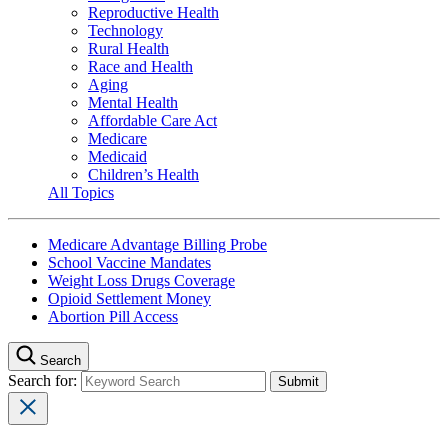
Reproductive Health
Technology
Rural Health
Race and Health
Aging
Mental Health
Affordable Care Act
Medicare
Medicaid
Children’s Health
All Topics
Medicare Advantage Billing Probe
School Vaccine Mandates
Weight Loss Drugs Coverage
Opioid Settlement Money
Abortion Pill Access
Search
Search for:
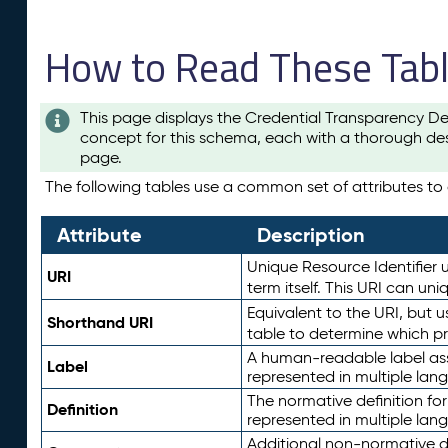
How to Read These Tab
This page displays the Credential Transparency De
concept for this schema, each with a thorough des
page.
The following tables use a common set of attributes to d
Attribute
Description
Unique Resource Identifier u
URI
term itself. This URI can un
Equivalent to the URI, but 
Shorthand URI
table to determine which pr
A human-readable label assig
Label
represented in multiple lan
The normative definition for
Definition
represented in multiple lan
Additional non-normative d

● **REQUIREMENT**
If a line contains the word "normative", it counts; say how many such lines there are in the data above, and nothing else.

● **TASK RESPONSE**
2